### [Required task]
Write out all of the entries exactly, please.

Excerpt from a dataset
####

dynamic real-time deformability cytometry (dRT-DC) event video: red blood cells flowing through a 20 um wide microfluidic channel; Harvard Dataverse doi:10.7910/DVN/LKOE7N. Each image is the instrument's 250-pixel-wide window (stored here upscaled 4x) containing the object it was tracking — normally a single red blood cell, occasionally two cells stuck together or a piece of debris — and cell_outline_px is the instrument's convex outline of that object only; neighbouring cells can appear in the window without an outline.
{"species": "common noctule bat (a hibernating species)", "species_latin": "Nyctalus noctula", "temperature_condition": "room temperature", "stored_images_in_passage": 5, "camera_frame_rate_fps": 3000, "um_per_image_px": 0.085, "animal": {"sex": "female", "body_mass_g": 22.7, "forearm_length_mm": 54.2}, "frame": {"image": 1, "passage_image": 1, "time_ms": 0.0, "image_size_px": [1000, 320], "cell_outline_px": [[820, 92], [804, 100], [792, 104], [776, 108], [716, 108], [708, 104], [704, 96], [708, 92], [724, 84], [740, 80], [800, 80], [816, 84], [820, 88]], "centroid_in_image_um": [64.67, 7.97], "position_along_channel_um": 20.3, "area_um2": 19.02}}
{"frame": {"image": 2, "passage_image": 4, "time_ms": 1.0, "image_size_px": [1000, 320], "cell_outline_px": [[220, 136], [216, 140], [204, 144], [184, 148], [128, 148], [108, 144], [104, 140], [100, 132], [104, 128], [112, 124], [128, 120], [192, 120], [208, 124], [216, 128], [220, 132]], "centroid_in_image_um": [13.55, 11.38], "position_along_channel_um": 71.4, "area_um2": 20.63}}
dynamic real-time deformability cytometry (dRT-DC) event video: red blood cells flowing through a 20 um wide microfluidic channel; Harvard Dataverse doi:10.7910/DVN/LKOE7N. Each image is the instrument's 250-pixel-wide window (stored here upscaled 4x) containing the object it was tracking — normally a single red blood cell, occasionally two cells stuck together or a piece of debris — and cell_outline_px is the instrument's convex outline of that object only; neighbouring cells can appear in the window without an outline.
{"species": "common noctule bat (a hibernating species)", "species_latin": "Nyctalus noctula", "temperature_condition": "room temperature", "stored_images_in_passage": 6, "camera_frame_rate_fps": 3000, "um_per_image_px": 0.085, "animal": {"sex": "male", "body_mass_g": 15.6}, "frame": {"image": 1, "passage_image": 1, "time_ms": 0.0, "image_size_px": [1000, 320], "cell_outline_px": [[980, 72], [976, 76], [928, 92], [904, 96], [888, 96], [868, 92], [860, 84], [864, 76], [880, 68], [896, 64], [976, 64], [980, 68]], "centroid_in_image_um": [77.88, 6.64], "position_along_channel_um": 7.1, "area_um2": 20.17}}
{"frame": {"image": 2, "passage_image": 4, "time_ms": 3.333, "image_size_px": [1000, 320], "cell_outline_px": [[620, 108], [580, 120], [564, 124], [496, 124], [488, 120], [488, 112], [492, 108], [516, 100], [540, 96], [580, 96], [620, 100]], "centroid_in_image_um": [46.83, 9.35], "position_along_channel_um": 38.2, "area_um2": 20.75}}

####

### [Final result]
dynamic real-time deformability cytometry (dRT-DC) event video: red blood cells flowing through a 20 um wide microfluidic channel; Harvard Dataverse doi:10.7910/DVN/LKOE7N. Each image is the instrument's 250-pixel-wide window (stored here upscaled 4x) containing the object it was tracking — normally a single red blood cell, occasionally two cells stuck together or a piece of debris — and cell_outline_px is the instrument's convex outline of that object only; neighbouring cells can appear in the window without an outline.
{"species": "common noctule bat (a hibernating species)", "species_latin": "Nyctalus noctula", "temperature_condition": "room temperature", "stored_images_in_passage": 5, "camera_frame_rate_fps": 3000, "um_per_image_px": 0.085, "animal": {"sex": "female", "body_mass_g": 22.7, "forearm_length_mm": 54.2}, "frame": {"image": 1, "passage_image": 1, "time_ms": 0.0, "image_size_px": [1000, 320], "cell_outline_px": [[820, 92], [804, 100], [792, 104], [776, 108], [716, 108], [708, 104], [704, 96], [708, 92], [724, 84], [740, 80], [800, 80], [816, 84], [820, 88]], "centroid_in_image_um": [64.67, 7.97], "position_along_channel_um": 20.3, "area_um2": 19.02}}
{"frame": {"image": 2, "passage_image": 4, "time_ms": 1.0, "image_size_px": [1000, 320], "cell_outline_px": [[220, 136], [216, 140], [204, 144], [184, 148], [128, 148], [108, 144], [104, 140], [100, 132], [104, 128], [112, 124], [128, 120], [192, 120], [208, 124], [216, 128], [220, 132]], "centroid_in_image_um": [13.55, 11.38], "position_along_channel_um": 71.4, "area_um2": 20.63}}
dynamic real-time deformability cytometry (dRT-DC) event video: red blood cells flowing through a 20 um wide microfluidic channel; Harvard Dataverse doi:10.7910/DVN/LKOE7N. Each image is the instrument's 250-pixel-wide window (stored here upscaled 4x) containing the object it was tracking — normally a single red blood cell, occasionally two cells stuck together or a piece of debris — and cell_outline_px is the instrument's convex outline of that object only; neighbouring cells can appear in the window without an outline.
{"species": "common noctule bat (a hibernating species)", "species_latin": "Nyctalus noctula", "temperature_condition": "room temperature", "stored_images_in_passage": 6, "camera_frame_rate_fps": 3000, "um_per_image_px": 0.085, "animal": {"sex": "male", "body_mass_g": 15.6}, "frame": {"image": 1, "passage_image": 1, "time_ms": 0.0, "image_size_px": [1000, 320], "cell_outline_px": [[980, 72], [976, 76], [928, 92], [904, 96], [888, 96], [868, 92], [860, 84], [864, 76], [880, 68], [896, 64], [976, 64], [980, 68]], "centroid_in_image_um": [77.88, 6.64], "position_along_channel_um": 7.1, "area_um2": 20.17}}
{"frame": {"image": 2, "passage_image": 4, "time_ms": 3.333, "image_size_px": [1000, 320], "cell_outline_px": [[620, 108], [580, 120], [564, 124], [496, 124], [488, 120], [488, 112], [492, 108], [516, 100], [540, 96], [580, 96], [620, 100]], "centroid_in_image_um": [46.83, 9.35], "position_along_channel_um": 38.2, "area_um2": 20.75}}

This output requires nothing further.